Die Polizisten überraschten Jamal Hashem im Schlaf: Am 6. November brachen sie um sechs Uhr morgens in seine Wohnung in Izmir ein. Die Beamten nahmen ihn vor den Augen seiner Frau und seiner drei Kinder fest, brachten ihn auf die Wache.

Hashem, Kriegsflüchtling aus Damaskus, lebte seit fünf Jahren in Izmir, einer Hafenstadt im Südwesten der Türkei. Er verdingte sich als Tagelöhner auf Baustellen und in Fabriken. Später holte der Mittfünfziger seine Familie nach. Er schickte seine Kinder zur Schule, hoffte auf eine Zukunft in der Türkei oder in Europa.

Erst Freispruch, dann Deportation

Nun aber beschuldigten ihn die türkischen Behörden, Terrorismus zu unterstützen. Zwar hat ein Gericht Hashem von den Vorwürfen freigesprochen. Trotzdem deportierten Sicherheitskräfte ihn kurz darauf nach Syrien.
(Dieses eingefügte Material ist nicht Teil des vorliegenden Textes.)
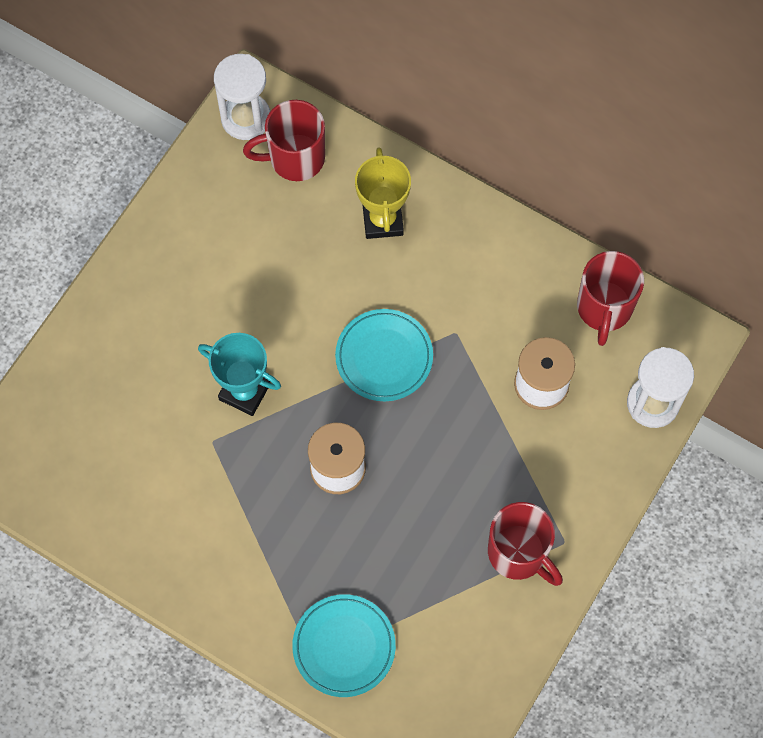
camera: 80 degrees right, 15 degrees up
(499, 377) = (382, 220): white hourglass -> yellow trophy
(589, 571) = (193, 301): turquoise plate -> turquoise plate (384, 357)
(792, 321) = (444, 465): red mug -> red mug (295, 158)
Seit eineinhalb Monaten sitzt Hashem bereits in der Provinz Idlib, im Nordwesten Syriens, fest. Der Familienvater sorgt sich um seine Frau und Kinder, die in der Türkei zurückgeblieben sind. Er möchte so schnell wie möglich zurück nach Izmir, weshalb er ein Pseudonym gewählt hat.

Hashem ist nicht der einzige Syrer, der womöglich rechtswidrig in sein Heimatland abgeschoben wurde. Human Rights Watch berichtete bereits im vergangenen Frühjahr von Massendeportationen in das Kriegsgebiet. Mehrere Tausend Syrer seien aus der türkisch-syrischen Grenzregion illegal nach Syrien geschafft worden. Ankara bestreitet die Vorwürfe.

Spannungen zwischen Syrern und Türken nehmen zu

Die Türkei beherbergt 3,6 Millionen Syrer - mehr als jedes andere Land. Die Regierung unter Präsident Recep Tayyip Erdogan hat für die Unterbringung und Versorgung der Neuankömmlinge nach eigenen Angaben 25 Milliarden Euro ausgegeben.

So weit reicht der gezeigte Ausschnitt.